Eddie Izzard’s Acts of Gods

Oscar Wilde once said, “If you want to tell people the truth, make them laugh or they will kill you.” Eddie Izzard, the surreal, free-associative, British comic embodies this wisdom. I saw this self-described “action transvestite” at a wildly crazy, funny show on the New York stop of his 2014-’15 tour, Force Majeure – a title derived from the French for “Acts of God.” Force Majeure deals with grand philosophical ideas, but if it has a theme, it’s simple: There is no God!

Izzard hilariously reflects on the bizarreness of god-demanded human sacrifice and the crimes and brutality done in the name of higher beings. Listen to him describe a light-saber battle between Lord Darth Vader and God (who has a first name) over sharing spaghetti carbonara at a school cafeteria.

In his standup, Izzard also addresses a doubt about a God who never “turns up.” Channeling a reporter covering a natural disaster: “When there is a disaster, we turn up…we rely on each other…Doctors Without Borders will get just about anywhere to lend a hand…But no deity in sight, no God has ever, ever turned up. It’s just us; it’s always been us. If a God does turn up, I’ll eat my words, but until then – and think about it – should we be following anything that needs this much praise? You never vote for anyone who says, ‘Vote for me and I will lead you! But before I lead you, I will need more praise!'”

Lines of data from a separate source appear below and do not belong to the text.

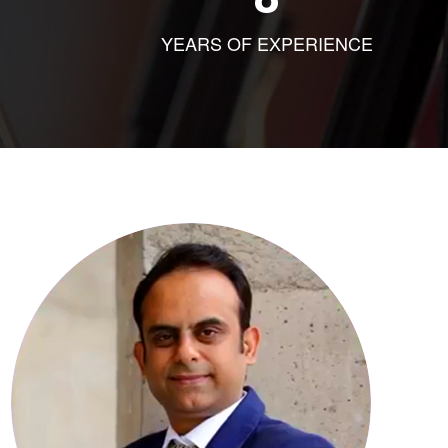
YEARS OF EXPERIENCE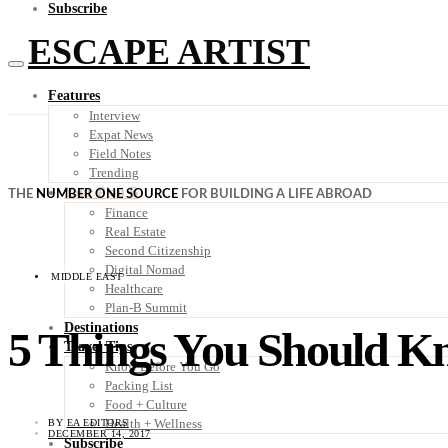
Subscribe
ESCAPE ARTIST
Features
Interview
Expat News
Field Notes
Trending
Your Plan B
THE
NUMBER ONE SOURCE
FOR BUILDING A LIFE ABROAD
Finance
Real Estate
Second Citizenship
Digital Nomad
MIDDLE EAST
Healthcare
Plan-B Summit
Destinations
5 Things You Should K
Travel Tips
Know Before You Go
Packing List
Food + Culture
Health + Wellness
BY
EA EDITORS
DECEMBER 14, 2017
Subscribe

Izzard captures the increasing irrelevance of a traditionalist understanding of God. A recent study from the Public Religion Research Institute called “I Know What You Did Last Sunday” found that Americans significantly inflate religious participation. There’s a persistent gap between the number of people who claim to go to worship services and the number who can actually be counted in pews. For years, Americans have overstated their own religiosity, as poll after poll has found more Americans who do not identify with any religious tradition. Simply put, we exaggerate our religious beliefs and behavior. Izzard’s farce to be reckoned with reflects this widespread quirk. It is indeed Time for a New God.